## [To-do item]
Copy each line of the records that contains the word "Chromatic".

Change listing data
═══
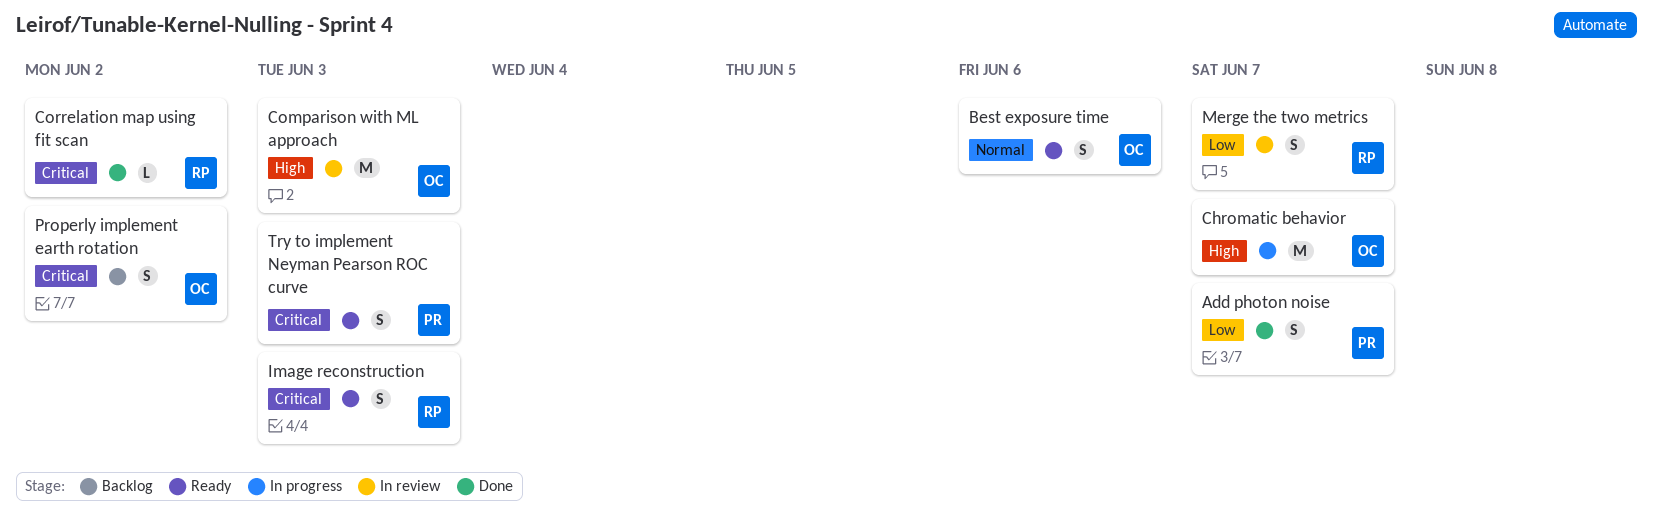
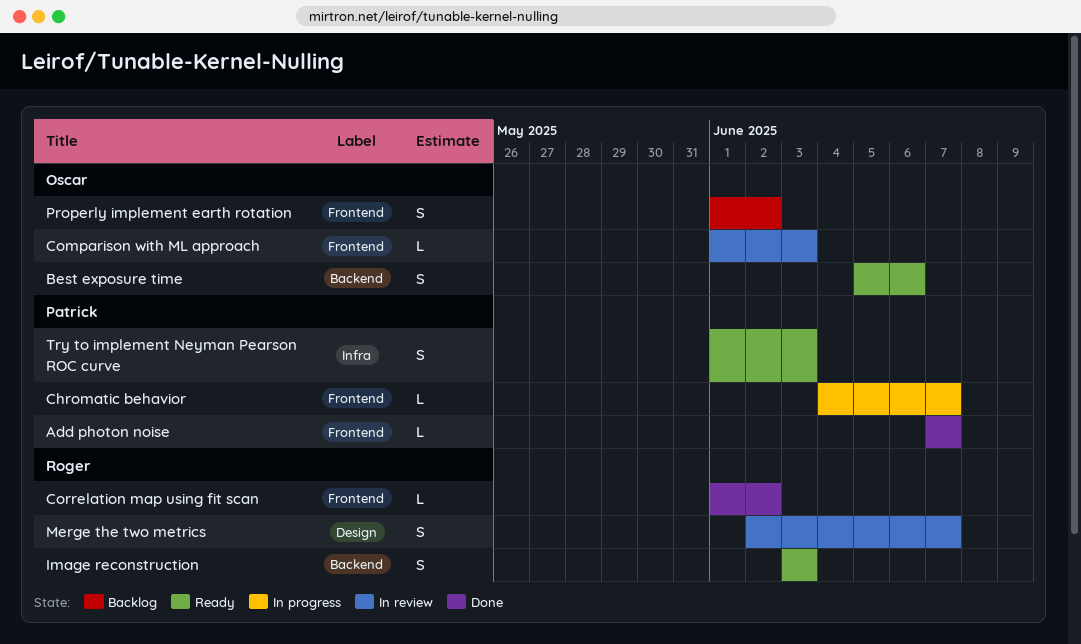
Add photon noise, estimate: S -> L
Chromatic behavior, owner: Oscar -> Patrick
Chromatic behavior, estimate: M -> L
Comparison with ML approach, estimate: M -> L

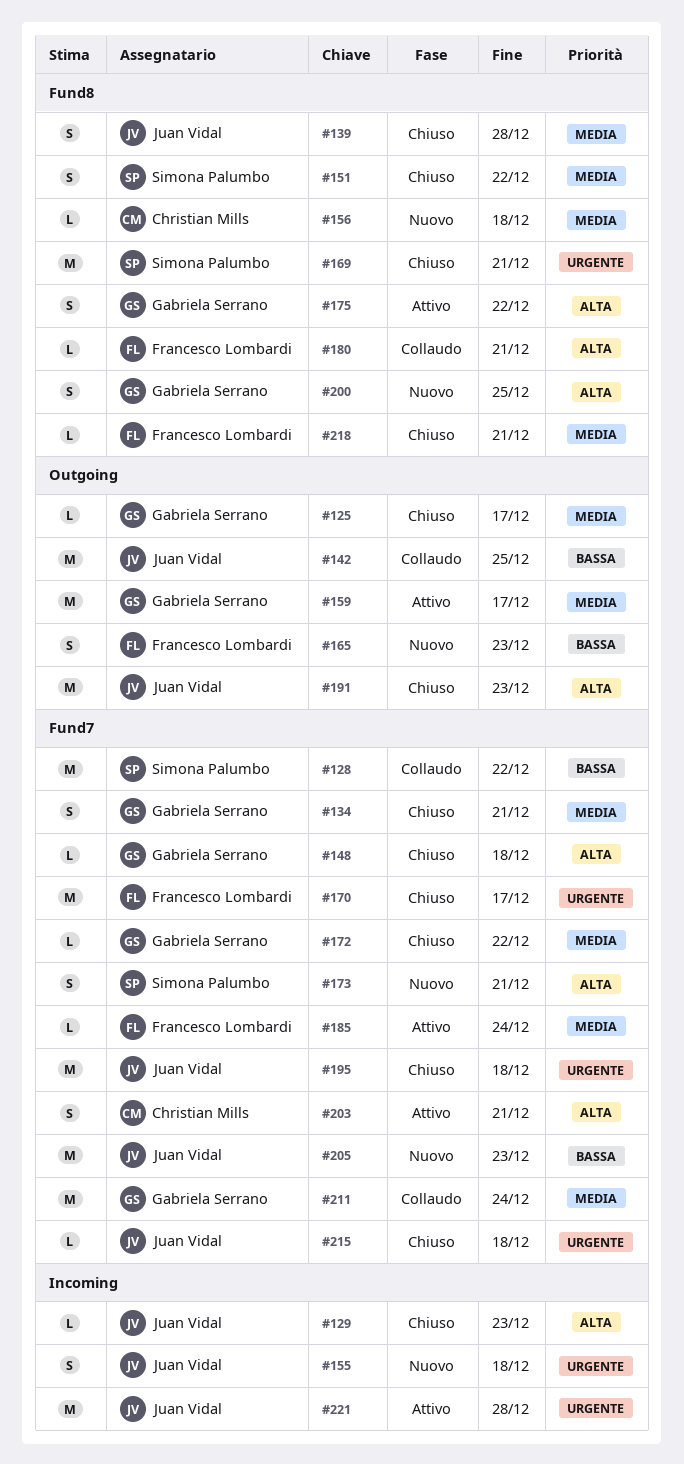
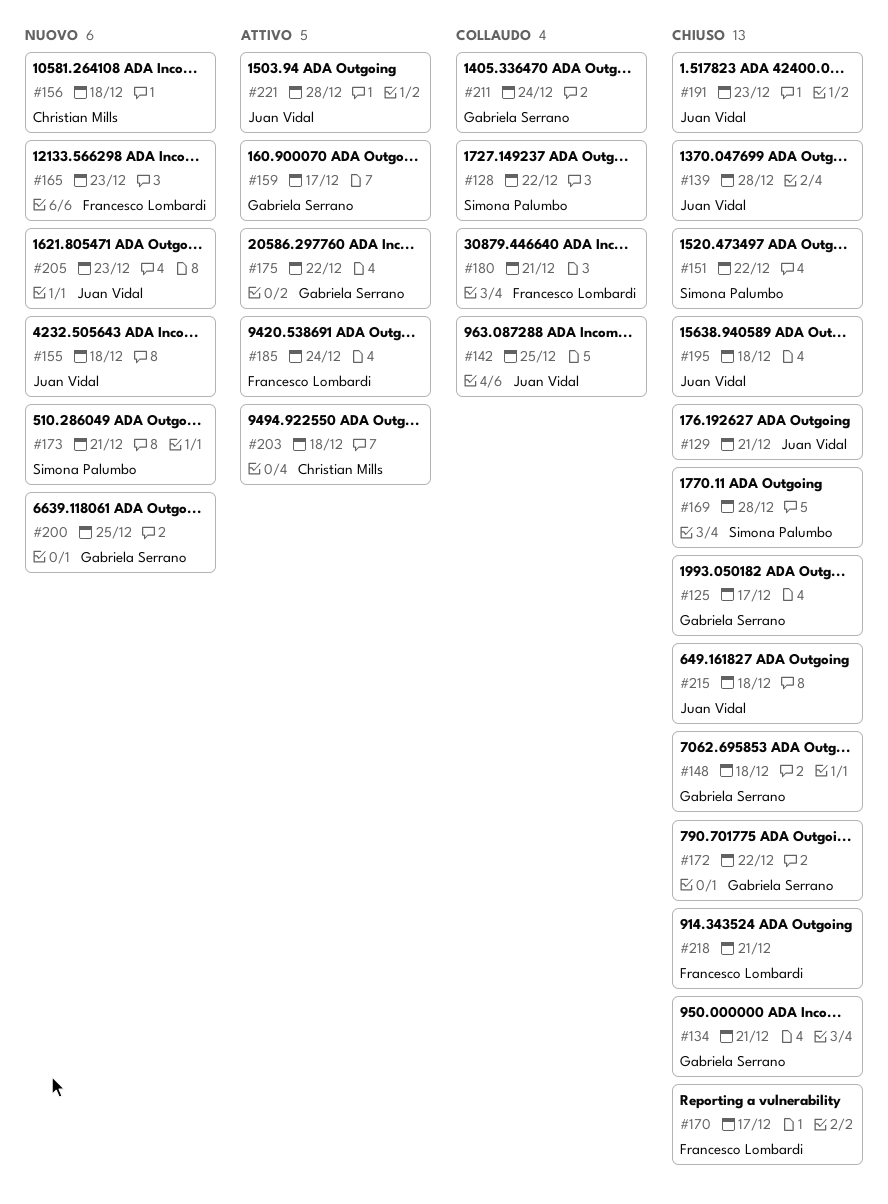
#129, due: Dec 23 -> Dec 21
#169, due: Dec 21 -> Dec 28
#203, due: Dec 21 -> Dec 18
═══
## [Solution below]
Chromatic behavior, owner: Oscar -> Patrick
Chromatic behavior, estimate: M -> L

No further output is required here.